> [本文]:
23 そしてイスラエルの子らは上って行って夕方までエホバの前で泣き+,エホバに尋ねてこう言った。「わたしは,自分の兄弟であるベニヤミンの子らとの戦いのために再び近づいて行くのですか+」。これに対してエホバは言われた,「彼に対して攻め上れ」。
24 そこでイスラエルの子らは二日目にもベニヤミンの子らに近づいた+。
25 一方ベニヤミンは,二日目にもギベアから出て来てこれを迎え撃ち,イスラエルの子らのうちさらに一万八千人を滅ぼして地に倒した+。それらはみな剣を抜く者たちであった+。
26 そこで,イスラエルのすべての子ら+,実にそのすべての民は,上って行ってベテルに行き*,そこで泣きながら+エホバの前に座り,その日一日夕方まで断食+をして,焼燔の捧げ物+と共与の捧げ物+をエホバの前にささげた。
27 それからイスラエルの子らはエホバに尋ねた+。当時はそこに[まことの]神の契約の箱+があったのである。
28 またその当時は,アロンの子エレアザルの子であるピネハス+がその前に立っていて+,こう言った。「わたしは自分の兄弟であるベニヤミンの子らと戦うためさらにもう一度出て行くのですか。それともやめるのでしょうか+」。これに対してエホバは言われた,「上って行きなさい。明日,わたしはこれをあなたの手に与えるからである+」。
29 そこでイスラエルは,ギベアに対してその周囲一帯に伏兵を置いた+。
30 そしてイスラエルの子らは三日目にもベニヤミンの子らに向かって上って行き,それまでの時と同じようにギベアに対して陣形を整えた+。
31 ベニヤミンの子らはその民を迎え撃とうと出て来て,その都市からおびき出されることになった+。そして,それまでの時と同じように,民の幾人かを討ち倒して街道で致命的な傷を負わせていった。一方はベテル+に上り,他方はギベア+に行く[街道]であり,その野でイスラエルのおよそ三十人が[倒れた+]。

> [課題 A]:
イスラエルとベニヤミンの戦いの本文を、「25 一方ベニヤミンは,二日」を含む箇所から「の手に与えるからである+」。」までもう一度書き、「断食」を「祈り」に差し替えなさい。
> [課題 B]:
イスラエルの子らとベニヤミンの子らの戦いを記した本文を、最後の文の後から書き継ぎなさい。

> [提供データ]:
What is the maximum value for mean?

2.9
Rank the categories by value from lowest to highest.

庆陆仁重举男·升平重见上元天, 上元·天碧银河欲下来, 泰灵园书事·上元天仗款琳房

> [解答 A]:
25 一方ベニヤミンは,二日目にもギベアから出て来てこれを迎え撃ち,イスラエルの子らのうちさらに一万八千人を滅ぼして地に倒した+。それらはみな剣を抜く者たちであった+。
26 そこで,イスラエルのすべての子ら+,実にそのすべての民は,上って行ってベテルに行き*,そこで泣きながら+エホバの前に座り,その日一日夕方まで祈り+をして,焼燔の捧げ物+と共与の捧げ物+をエホバの前にささげた。
27 それからイスラエルの子らはエホバに尋ねた+。当時はそこに[まことの]神の契約の箱+があったのである。
28 またその当時は,アロンの子エレアザルの子であるピネハス+がその前に立っていて+,こう言った。「わたしは自分の兄弟であるベニヤミンの子らと戦うためさらにもう一度出て行くのですか。それともやめるのでしょうか+」。これに対してエホバは言われた,「上って行きなさい。明日,わたしはこれをあなたの手に与えるからである+」。

> [解答 B]:
32 それでベニヤミンの子らはこう言いはじめた。「彼らは初めの時と同じように我々の前に敗北してゆくぞ+」。一方イスラエルの子らはこう言った。「さあ逃げるのだ+。そうすれば彼らをこの都市から街道におびき出すことになる」。
33 それでイスラエルのすべての人々は自分たちの場所から立ち上がって,バアル・タマルで陣形を整えてゆき,一方伏兵+となっていたイスラエルの者たちはギベア+の近辺の自分たちの場所から突撃していった。
34 こうして全イスラエルの精鋭一万人がギベアの正面に進んで,戦いは激しいものとなった。ベニヤミンの人々は*,自分たちに災い+が迫っていることを知らなかった。
35 こうしてエホバはベニヤミンをイスラエルの前に撃ち破られた+。そのため,イスラエルの子らはその日にベニヤミンの中の二万五千百人を討ち滅ぼした。それらはみな剣を抜く者たちであった+。
36 ところが,イスラエルの人々がギベアに対して置いた自分たちの伏兵を信頼してベニヤミンに地歩を譲って+ゆくと,ベニヤミンの子らはそれを彼らの敗北と思うのであった。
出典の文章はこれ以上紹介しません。